*WHAT TO DO*:
Rewrite word for word the part of the entries that opens with the line containing "TRANSPORT GRATUIT" and closes with the line containing "actual, era común", including both of those lines. Leave the pictures out.

*RECORDS PROVIDED*:

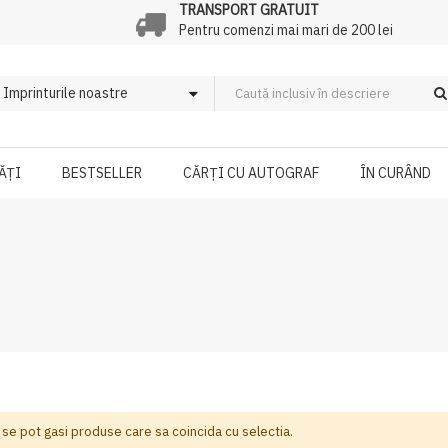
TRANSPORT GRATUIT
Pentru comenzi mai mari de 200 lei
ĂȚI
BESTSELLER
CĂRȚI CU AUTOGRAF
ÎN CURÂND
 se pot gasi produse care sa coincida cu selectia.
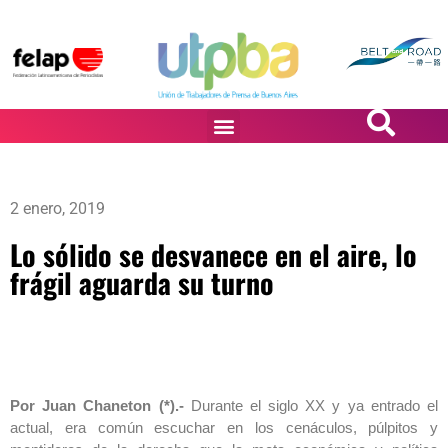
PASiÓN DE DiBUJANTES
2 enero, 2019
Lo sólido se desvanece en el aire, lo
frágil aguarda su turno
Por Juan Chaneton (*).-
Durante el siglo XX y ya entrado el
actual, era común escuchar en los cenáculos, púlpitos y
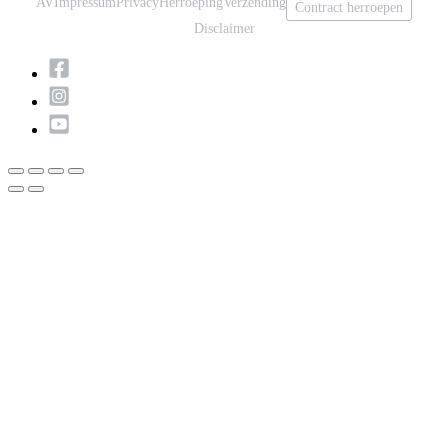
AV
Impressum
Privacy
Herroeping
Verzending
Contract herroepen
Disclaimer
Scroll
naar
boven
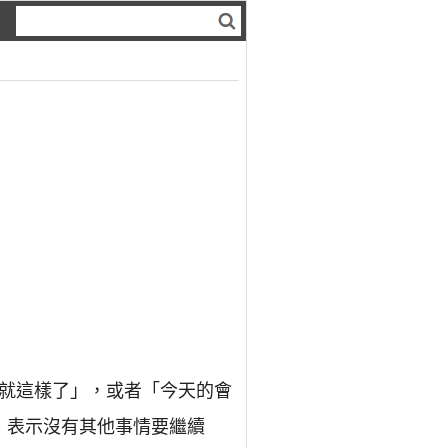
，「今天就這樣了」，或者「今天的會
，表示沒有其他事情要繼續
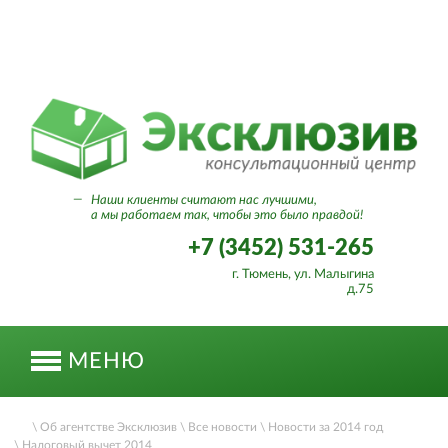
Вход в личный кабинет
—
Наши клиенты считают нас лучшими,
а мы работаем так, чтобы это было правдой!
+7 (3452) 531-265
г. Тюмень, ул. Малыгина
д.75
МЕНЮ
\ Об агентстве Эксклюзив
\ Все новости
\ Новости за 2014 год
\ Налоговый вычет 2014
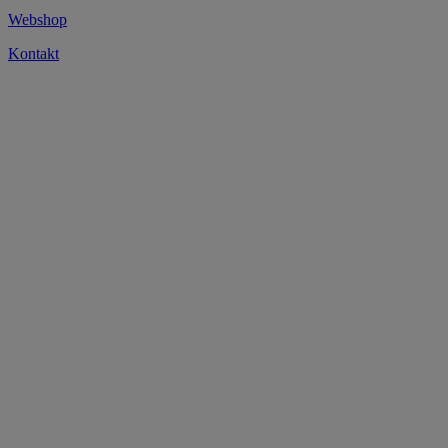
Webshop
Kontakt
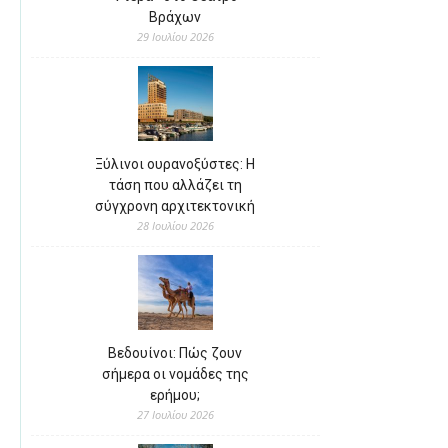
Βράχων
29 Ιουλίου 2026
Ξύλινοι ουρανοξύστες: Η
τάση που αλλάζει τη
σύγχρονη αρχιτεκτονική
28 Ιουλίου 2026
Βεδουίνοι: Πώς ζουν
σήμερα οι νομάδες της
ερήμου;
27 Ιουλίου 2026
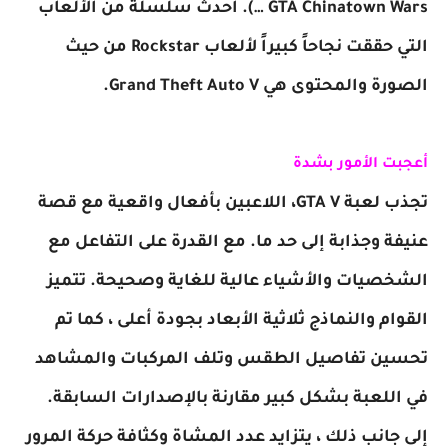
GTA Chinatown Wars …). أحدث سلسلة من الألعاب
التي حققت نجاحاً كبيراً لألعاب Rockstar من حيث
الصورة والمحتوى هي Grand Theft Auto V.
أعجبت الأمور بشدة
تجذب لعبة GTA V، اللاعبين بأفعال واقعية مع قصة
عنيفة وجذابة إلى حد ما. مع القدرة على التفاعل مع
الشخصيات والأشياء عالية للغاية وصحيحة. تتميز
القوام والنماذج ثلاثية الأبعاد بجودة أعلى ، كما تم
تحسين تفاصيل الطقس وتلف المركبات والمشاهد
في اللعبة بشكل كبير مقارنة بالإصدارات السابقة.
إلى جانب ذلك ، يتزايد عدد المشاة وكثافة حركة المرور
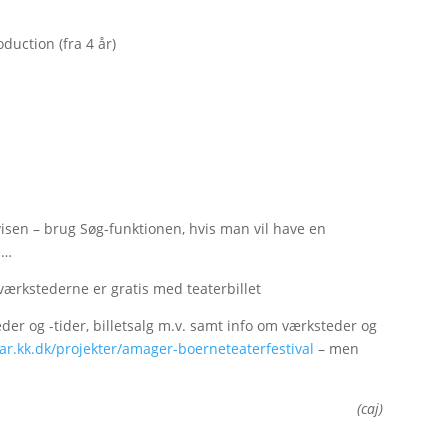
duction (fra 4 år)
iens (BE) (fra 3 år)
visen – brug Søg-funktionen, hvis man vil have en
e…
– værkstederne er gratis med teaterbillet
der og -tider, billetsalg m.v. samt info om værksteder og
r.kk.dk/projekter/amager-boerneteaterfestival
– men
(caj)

---

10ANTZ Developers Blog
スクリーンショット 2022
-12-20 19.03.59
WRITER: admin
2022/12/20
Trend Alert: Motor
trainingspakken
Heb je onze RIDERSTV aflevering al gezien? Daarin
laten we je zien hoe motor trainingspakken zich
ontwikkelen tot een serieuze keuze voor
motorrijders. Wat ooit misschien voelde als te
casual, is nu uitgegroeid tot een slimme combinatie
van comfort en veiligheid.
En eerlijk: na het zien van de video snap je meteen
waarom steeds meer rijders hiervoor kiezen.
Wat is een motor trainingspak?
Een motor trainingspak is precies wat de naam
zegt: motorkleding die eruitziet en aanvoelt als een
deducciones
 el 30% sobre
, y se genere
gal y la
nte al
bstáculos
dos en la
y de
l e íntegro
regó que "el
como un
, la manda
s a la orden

*WRITTEN REPLY*:
TRANSPORT GRATUIT
Pentru comenzi mai mari de 200 lei
ĂȚI
BESTSELLER
CĂRȚI CU AUTOGRAF
ÎN CURÂND
 se pot gasi produse care sa coincida cu selectia.
PASiÓN DE DiBUJANTES
2 enero, 2019
Lo sólido se desvanece en el aire, lo
frágil aguarda su turno
Por Juan Chaneton (*).-
Durante el siglo XX y ya entrado el
actual, era común escuchar en los cenáculos, púlpitos y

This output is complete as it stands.